Sardines, beef, lamb, chicken for meat eaters. Lentils, quinoa, asparagus, spinach for the vegetarians.
These foods are rich in iron. And whilst iron requirements don’t increase in pregnancy until the 2nd and 3rd trimester, it is not uncommon for women to enter pregnancy with low or deficient stores. Iron is responsible for transporting oxygen via haemoglobin around the body and between mother and baby, essential to provide energy for everyday life. Where possible, mix your meat and veg with vitamin C-rich foods to maximise absorption. When taking supplements, avoid eating foods high in calcium or drinking beverages containing caffeine for at least 1-2 hours, as these can interfere with absorption.
Get in the sun
Vitamin D is important through all stages of pregnancy, but it is another vitamin that many women are lacking. We obtain the majority of our vitamin D through the sun’s contact on the skin, with a smaller amount coming from foods such as salmon, sardines and snapper and even less in milk and
eggs. It is important in the regulation of calcium in the body (therefore bone quality) and in maintaining our immune system. Even though we live in a relatively sunny climate, vitamin D status can easily be compromised during winter and in those who work indoors. I always recommend getting your vitamin D levels checked through each trimester and into the postpartum period, where
research has also found that exclusively breastfed infants are at higher risk of vitamin D deficiency, given many mothers do not consume enough so supplementation may be required.
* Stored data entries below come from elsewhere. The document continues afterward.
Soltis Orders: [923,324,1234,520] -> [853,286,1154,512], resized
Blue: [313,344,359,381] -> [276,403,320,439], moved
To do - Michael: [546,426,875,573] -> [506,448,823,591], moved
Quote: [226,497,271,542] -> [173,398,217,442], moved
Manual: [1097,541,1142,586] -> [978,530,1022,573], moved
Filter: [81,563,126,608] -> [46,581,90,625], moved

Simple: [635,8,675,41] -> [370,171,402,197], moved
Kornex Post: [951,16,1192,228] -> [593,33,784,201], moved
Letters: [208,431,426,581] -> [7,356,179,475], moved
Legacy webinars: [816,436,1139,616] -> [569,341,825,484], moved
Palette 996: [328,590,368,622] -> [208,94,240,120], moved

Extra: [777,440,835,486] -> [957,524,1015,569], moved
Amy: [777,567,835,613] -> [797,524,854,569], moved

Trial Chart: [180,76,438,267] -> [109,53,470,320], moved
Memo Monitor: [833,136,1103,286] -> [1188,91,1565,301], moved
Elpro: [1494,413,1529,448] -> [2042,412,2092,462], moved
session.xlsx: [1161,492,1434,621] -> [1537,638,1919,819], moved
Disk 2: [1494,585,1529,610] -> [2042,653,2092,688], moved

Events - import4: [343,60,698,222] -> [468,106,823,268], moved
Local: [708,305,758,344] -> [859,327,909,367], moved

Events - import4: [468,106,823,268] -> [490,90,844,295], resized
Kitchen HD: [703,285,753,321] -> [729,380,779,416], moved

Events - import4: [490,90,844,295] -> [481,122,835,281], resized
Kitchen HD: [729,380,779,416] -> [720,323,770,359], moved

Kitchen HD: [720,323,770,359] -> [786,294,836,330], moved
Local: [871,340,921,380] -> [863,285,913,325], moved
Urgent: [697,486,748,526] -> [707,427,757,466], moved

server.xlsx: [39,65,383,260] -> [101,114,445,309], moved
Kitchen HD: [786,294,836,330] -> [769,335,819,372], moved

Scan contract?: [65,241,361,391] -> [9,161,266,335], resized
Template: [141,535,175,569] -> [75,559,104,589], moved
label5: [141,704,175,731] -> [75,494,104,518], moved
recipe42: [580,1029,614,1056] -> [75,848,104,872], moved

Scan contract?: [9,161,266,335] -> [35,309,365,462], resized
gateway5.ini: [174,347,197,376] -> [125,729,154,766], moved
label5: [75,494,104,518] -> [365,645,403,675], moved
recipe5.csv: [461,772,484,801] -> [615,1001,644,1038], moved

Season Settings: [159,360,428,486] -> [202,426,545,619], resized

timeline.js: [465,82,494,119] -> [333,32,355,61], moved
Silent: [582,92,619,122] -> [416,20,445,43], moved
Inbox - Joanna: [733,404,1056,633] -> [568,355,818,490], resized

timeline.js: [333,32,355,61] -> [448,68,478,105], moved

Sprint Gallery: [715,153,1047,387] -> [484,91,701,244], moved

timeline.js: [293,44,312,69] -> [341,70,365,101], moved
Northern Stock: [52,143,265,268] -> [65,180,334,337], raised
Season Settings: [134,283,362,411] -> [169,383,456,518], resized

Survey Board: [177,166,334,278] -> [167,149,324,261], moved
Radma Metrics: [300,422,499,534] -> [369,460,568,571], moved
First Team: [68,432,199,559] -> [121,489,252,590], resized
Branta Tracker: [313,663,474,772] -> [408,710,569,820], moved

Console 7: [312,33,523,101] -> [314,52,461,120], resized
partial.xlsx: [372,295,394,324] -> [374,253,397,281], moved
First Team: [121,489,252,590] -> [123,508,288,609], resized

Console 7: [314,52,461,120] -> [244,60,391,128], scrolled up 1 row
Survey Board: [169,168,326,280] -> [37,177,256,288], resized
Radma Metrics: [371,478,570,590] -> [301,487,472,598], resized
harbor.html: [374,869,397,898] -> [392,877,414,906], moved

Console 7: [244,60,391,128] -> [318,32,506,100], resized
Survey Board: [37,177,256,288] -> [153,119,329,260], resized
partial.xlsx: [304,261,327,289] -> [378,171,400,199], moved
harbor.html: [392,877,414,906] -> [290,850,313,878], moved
Prenatal supplements in preconception planning
A prenatal supplement should be part of every women’s preconception / pregnancy plan. This is important to ensure that regardless of food intake, they are meeting the basic requirements of certain nutrients known to play a key role in the healthy development of their baby.
One of the most well known is folate and its role in supporting closure of the neural tube in the first 12 weeks of pregnancy, preventing neural tube defects such as spina bifida which can be life threatening. Start by choosing a supplement with at least 500mcg folate.
The challenge is that so many products are available, and it can be difficult to navigate. There is also no such thing as a one size fits all approach – every woman has her own unique health history, blood work and dietary intake, so should consider working with a nutrition professional to select the right
mix of good quality supplements to meet her and her baby’s needs.